# [RECORDS SHOWN]
⁂

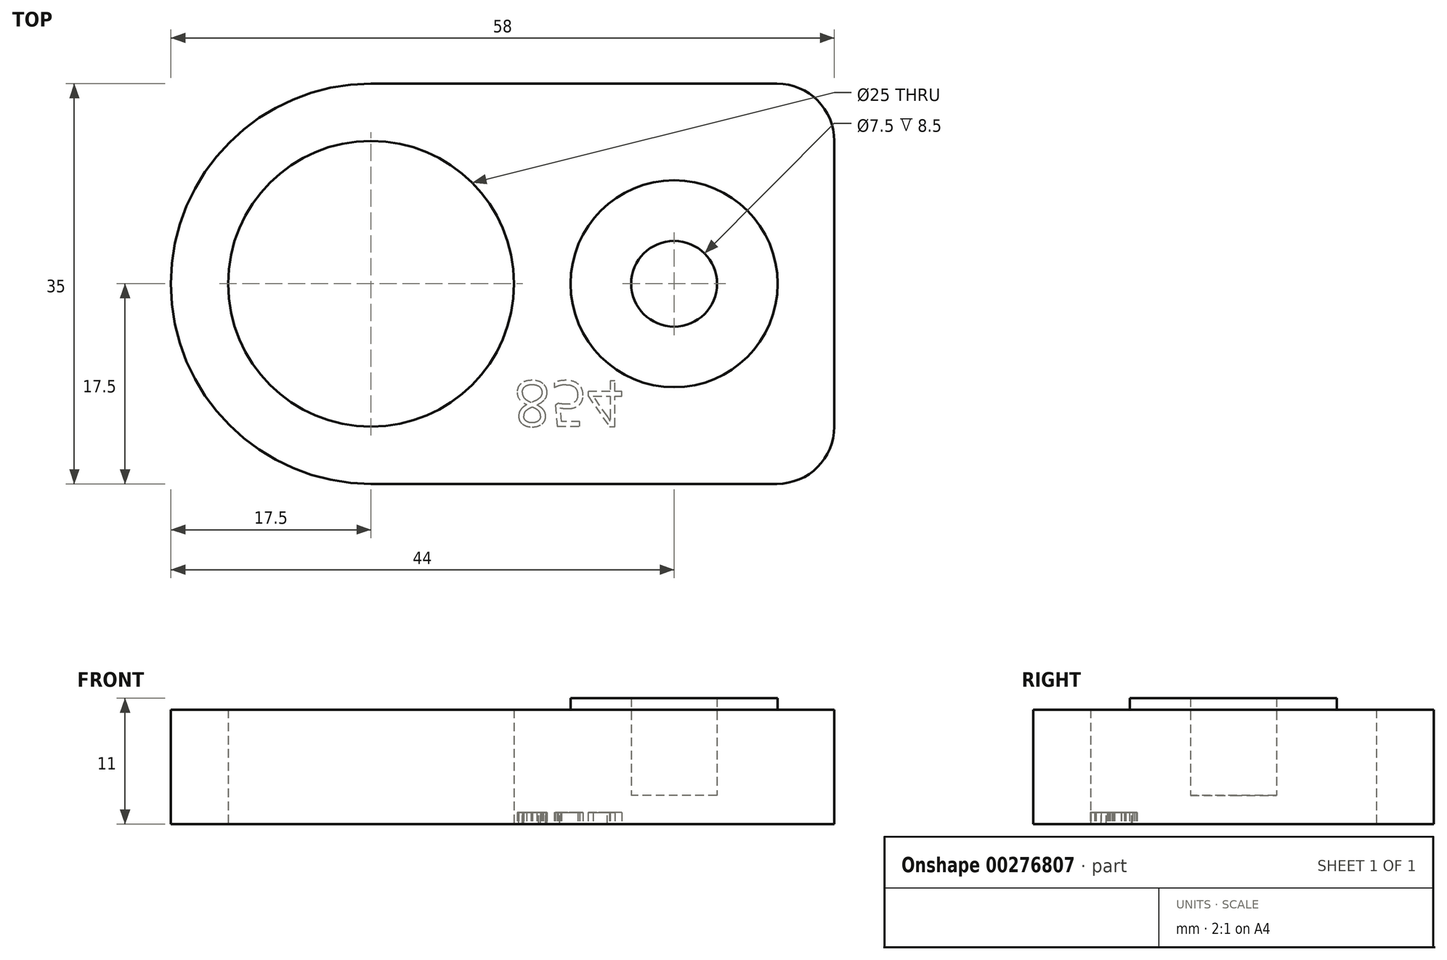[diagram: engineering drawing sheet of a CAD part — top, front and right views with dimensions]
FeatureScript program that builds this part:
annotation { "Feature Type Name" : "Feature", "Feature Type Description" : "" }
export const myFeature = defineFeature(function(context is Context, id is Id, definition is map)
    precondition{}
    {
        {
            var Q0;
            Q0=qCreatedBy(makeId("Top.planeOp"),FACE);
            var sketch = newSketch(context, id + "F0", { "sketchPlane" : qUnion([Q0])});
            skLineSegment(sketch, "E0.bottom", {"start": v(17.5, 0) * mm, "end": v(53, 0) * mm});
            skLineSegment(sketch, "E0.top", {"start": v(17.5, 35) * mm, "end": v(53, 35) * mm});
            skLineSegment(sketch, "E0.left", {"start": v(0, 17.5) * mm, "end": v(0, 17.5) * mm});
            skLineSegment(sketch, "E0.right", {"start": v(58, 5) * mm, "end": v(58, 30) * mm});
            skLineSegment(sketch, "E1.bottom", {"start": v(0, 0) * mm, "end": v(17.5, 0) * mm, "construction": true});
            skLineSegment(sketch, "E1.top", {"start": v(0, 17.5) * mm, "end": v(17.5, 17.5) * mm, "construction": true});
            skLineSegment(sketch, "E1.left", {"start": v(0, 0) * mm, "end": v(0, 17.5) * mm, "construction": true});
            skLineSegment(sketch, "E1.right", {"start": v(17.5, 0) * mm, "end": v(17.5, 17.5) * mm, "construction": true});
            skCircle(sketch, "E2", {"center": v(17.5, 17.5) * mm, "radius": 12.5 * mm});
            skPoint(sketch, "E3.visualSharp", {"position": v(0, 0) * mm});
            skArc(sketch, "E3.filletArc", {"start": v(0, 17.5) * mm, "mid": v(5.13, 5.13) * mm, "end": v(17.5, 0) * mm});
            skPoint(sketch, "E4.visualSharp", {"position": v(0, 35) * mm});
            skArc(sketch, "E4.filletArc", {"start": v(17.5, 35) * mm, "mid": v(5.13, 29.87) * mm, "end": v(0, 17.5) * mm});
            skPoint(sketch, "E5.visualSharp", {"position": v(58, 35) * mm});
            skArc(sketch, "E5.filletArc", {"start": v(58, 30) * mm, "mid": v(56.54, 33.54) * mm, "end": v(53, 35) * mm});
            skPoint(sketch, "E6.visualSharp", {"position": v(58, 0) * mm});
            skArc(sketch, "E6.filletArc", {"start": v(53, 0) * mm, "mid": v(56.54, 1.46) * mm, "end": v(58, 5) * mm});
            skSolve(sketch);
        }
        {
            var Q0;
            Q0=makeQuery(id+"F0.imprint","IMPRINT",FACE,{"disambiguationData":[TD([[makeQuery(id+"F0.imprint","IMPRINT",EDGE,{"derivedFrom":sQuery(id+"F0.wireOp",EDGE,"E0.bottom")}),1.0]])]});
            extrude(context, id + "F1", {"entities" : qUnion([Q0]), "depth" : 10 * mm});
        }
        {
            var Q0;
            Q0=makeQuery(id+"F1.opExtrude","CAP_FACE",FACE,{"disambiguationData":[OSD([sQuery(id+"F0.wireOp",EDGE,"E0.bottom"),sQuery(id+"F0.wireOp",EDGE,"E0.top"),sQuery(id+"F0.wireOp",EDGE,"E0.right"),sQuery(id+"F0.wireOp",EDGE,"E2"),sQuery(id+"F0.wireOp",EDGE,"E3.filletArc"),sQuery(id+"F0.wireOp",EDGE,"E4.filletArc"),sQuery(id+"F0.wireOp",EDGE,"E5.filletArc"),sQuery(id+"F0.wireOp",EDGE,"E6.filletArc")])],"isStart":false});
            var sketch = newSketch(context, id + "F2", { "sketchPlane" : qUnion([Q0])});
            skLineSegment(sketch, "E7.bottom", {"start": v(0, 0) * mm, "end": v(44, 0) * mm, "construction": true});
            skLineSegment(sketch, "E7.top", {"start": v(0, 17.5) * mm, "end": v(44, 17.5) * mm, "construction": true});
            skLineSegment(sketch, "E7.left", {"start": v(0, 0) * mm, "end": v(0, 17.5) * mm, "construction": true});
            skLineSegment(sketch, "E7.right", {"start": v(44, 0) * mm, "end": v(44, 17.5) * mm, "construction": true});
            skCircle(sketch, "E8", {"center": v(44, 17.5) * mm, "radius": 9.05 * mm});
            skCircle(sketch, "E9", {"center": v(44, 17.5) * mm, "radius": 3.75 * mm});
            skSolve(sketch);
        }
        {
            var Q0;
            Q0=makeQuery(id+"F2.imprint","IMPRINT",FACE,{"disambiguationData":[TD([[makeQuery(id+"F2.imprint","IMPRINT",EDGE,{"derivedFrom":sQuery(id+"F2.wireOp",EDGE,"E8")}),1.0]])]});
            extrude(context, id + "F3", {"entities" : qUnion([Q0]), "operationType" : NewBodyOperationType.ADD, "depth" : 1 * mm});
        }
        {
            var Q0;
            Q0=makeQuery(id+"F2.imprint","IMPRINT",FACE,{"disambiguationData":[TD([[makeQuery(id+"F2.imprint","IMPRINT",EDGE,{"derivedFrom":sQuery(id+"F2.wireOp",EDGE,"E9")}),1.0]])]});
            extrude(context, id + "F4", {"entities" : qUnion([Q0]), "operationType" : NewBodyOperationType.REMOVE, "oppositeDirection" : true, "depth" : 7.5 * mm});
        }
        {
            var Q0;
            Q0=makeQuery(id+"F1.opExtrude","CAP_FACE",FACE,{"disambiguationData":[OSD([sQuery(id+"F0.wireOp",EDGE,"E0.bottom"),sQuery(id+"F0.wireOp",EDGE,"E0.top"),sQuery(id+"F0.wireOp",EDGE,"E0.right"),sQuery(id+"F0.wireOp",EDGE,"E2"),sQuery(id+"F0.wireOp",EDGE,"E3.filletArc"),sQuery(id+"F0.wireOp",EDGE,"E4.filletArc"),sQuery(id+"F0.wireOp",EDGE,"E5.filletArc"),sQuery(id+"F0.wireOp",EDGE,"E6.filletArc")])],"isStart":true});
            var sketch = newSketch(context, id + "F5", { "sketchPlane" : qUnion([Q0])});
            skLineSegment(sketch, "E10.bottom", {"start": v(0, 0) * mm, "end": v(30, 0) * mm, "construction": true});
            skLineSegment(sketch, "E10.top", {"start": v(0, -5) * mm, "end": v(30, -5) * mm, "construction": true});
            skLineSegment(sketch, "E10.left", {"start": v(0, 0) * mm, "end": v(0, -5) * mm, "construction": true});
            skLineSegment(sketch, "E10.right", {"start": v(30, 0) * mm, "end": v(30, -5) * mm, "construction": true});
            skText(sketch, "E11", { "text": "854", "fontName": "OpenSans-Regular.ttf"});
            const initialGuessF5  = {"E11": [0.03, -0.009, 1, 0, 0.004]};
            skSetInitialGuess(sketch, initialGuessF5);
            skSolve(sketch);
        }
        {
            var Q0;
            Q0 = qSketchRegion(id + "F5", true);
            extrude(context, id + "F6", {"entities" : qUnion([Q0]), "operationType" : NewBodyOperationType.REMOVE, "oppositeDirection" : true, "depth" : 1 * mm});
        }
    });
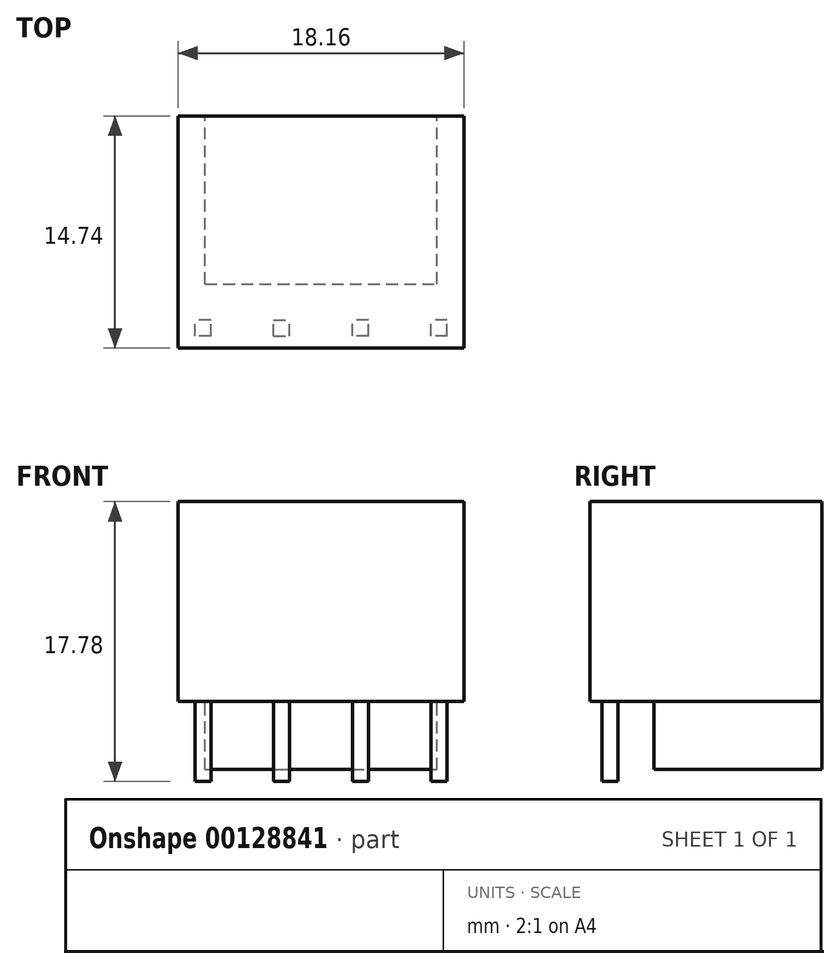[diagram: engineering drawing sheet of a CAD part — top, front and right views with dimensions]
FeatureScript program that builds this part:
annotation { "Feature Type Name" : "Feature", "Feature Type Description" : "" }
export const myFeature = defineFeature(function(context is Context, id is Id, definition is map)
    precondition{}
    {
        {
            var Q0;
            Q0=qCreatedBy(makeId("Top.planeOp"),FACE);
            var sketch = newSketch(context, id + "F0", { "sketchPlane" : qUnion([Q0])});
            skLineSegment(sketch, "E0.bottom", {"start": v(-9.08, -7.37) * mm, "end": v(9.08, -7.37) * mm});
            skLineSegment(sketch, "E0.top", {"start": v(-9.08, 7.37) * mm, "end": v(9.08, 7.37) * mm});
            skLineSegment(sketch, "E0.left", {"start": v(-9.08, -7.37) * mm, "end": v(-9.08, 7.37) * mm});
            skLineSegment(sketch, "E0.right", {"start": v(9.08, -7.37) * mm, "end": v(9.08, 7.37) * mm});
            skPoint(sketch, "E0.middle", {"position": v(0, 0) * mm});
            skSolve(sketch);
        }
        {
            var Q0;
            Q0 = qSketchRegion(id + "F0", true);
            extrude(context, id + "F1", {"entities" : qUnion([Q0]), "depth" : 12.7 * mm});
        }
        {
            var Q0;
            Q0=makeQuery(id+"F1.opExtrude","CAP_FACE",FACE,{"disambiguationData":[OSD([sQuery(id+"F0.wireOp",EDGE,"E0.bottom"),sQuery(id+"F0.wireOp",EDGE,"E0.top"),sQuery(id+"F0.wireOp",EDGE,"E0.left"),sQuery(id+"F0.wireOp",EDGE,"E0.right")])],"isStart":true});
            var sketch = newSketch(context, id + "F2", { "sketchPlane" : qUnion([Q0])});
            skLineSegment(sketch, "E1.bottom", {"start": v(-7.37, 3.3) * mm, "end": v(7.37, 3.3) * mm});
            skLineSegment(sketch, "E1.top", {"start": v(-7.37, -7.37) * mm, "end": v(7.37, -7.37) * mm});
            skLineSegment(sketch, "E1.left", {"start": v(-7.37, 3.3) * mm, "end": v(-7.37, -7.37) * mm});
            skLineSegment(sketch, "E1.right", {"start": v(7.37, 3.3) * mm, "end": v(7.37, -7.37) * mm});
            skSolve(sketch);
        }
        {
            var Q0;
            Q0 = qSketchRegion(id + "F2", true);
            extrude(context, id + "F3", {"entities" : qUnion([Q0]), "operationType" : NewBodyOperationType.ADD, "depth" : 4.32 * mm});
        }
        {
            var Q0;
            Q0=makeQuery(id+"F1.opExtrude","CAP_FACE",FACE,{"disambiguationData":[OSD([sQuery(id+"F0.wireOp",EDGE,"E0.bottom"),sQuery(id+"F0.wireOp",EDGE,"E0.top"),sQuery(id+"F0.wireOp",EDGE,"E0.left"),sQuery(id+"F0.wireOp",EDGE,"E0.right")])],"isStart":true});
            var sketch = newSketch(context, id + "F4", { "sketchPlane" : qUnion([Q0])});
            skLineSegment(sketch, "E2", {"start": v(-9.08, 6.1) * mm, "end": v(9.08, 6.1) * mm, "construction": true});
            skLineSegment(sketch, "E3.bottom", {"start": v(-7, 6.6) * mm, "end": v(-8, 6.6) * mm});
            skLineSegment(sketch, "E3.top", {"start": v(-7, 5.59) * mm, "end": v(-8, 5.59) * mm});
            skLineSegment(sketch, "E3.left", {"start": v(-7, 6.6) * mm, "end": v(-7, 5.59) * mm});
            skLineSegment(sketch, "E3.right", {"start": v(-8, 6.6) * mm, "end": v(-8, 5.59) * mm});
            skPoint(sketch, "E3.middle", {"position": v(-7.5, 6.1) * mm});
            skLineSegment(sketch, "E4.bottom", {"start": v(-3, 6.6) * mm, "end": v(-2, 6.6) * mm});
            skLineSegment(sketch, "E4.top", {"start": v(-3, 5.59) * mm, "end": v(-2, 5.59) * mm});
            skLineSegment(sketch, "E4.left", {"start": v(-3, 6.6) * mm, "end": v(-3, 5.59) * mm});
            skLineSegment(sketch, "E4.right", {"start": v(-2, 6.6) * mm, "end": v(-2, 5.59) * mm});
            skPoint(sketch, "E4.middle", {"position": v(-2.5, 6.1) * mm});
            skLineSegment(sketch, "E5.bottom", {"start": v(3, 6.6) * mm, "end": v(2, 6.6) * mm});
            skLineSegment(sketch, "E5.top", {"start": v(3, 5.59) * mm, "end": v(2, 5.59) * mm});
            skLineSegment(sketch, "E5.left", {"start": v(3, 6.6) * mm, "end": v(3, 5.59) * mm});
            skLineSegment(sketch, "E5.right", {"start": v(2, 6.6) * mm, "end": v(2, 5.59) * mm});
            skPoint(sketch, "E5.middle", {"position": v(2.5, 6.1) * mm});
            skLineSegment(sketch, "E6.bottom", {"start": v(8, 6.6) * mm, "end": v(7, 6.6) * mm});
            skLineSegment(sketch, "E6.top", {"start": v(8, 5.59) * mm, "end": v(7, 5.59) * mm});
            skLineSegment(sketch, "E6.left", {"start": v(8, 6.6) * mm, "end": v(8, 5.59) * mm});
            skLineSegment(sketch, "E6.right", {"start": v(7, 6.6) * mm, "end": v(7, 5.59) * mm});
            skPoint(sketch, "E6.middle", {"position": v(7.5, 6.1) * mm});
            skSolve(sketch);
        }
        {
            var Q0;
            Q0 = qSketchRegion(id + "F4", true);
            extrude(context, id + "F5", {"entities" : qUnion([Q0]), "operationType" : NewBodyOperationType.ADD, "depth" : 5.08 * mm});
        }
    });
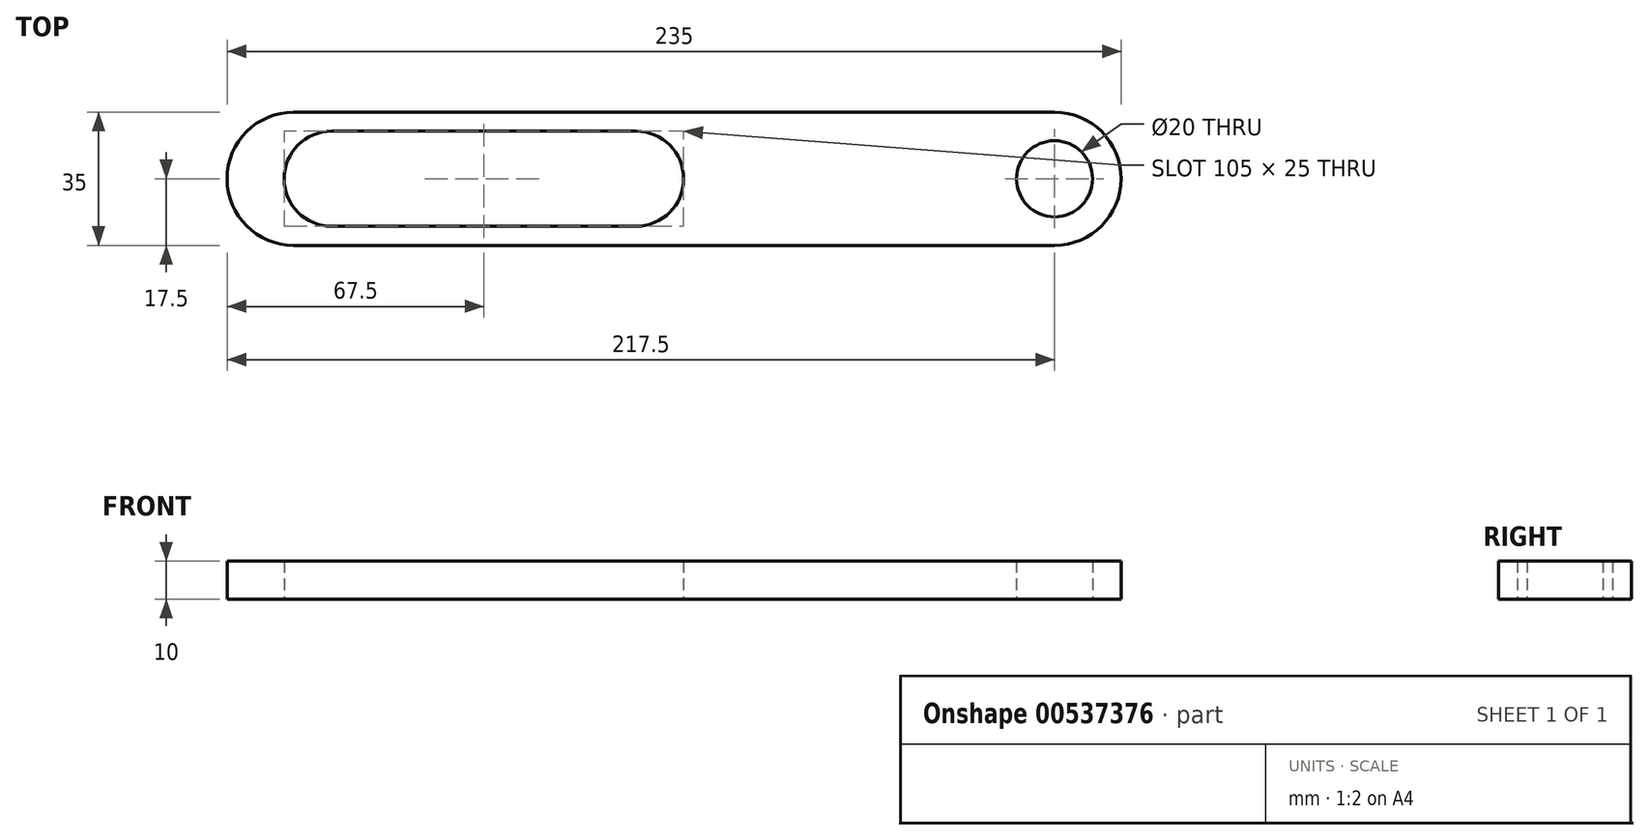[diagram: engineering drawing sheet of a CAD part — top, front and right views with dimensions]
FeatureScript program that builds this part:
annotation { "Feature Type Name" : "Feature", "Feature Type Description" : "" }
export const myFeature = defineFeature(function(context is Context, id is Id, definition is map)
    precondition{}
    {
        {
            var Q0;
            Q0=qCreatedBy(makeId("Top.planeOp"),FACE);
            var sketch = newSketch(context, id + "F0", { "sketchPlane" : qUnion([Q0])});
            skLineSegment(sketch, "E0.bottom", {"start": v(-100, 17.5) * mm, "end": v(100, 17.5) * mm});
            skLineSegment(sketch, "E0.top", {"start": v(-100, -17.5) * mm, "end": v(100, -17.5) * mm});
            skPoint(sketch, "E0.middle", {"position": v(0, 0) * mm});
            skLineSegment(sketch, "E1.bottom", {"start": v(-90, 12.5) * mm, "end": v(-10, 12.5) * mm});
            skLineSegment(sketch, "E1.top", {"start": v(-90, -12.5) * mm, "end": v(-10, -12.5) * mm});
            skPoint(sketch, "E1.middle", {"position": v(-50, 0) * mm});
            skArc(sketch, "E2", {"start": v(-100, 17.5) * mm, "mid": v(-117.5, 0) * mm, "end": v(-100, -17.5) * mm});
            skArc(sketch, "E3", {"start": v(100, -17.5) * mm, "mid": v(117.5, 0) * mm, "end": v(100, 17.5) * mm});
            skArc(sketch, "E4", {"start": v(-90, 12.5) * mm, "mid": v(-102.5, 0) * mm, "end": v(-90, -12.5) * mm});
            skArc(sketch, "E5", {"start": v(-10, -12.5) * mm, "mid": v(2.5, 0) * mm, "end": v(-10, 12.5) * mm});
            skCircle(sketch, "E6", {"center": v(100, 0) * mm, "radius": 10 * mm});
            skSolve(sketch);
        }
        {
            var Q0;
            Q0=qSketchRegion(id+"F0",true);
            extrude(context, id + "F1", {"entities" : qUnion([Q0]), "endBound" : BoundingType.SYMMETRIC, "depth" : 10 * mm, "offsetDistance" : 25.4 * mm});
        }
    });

⁂

# [DIRECTIONS]
Reproduce the records from their first line through the line that contains "v(58, 35) *", including both of those lines, and leave the pictures out.

# [RIGHT ANSWER]
[diagram: engineering drawing sheet of a CAD part — top, front and right views with dimensions]
FeatureScript program that builds this part:
annotation { "Feature Type Name" : "Feature", "Feature Type Description" : "" }
export const myFeature = defineFeature(function(context is Context, id is Id, definition is map)
    precondition{}
    {
        {
            var Q0;
            Q0=qCreatedBy(makeId("Top.planeOp"),FACE);
            var sketch = newSketch(context, id + "F0", { "sketchPlane" : qUnion([Q0])});
            skLineSegment(sketch, "E0.bottom", {"start": v(17.5, 0) * mm, "end": v(53, 0) * mm});
            skLineSegment(sketch, "E0.top", {"start": v(17.5, 35) * mm, "end": v(53, 35) * mm});
            skLineSegment(sketch, "E0.left", {"start": v(0, 17.5) * mm, "end": v(0, 17.5) * mm});
            skLineSegment(sketch, "E0.right", {"start": v(58, 5) * mm, "end": v(58, 30) * mm});
            skLineSegment(sketch, "E1.bottom", {"start": v(0, 0) * mm, "end": v(17.5, 0) * mm, "construction": true});
            skLineSegment(sketch, "E1.top", {"start": v(0, 17.5) * mm, "end": v(17.5, 17.5) * mm, "construction": true});
            skLineSegment(sketch, "E1.left", {"start": v(0, 0) * mm, "end": v(0, 17.5) * mm, "construction": true});
            skLineSegment(sketch, "E1.right", {"start": v(17.5, 0) * mm, "end": v(17.5, 17.5) * mm, "construction": true});
            skCircle(sketch, "E2", {"center": v(17.5, 17.5) * mm, "radius": 12.5 * mm});
            skPoint(sketch, "E3.visualSharp", {"position": v(0, 0) * mm});
            skArc(sketch, "E3.filletArc", {"start": v(0, 17.5) * mm, "mid": v(5.13, 5.13) * mm, "end": v(17.5, 0) * mm});
            skPoint(sketch, "E4.visualSharp", {"position": v(0, 35) * mm});
            skArc(sketch, "E4.filletArc", {"start": v(17.5, 35) * mm, "mid": v(5.13, 29.87) * mm, "end": v(0, 17.5) * mm});
            skPoint(sketch, "E5.visualSharp", {"position": v(58, 35) * mm});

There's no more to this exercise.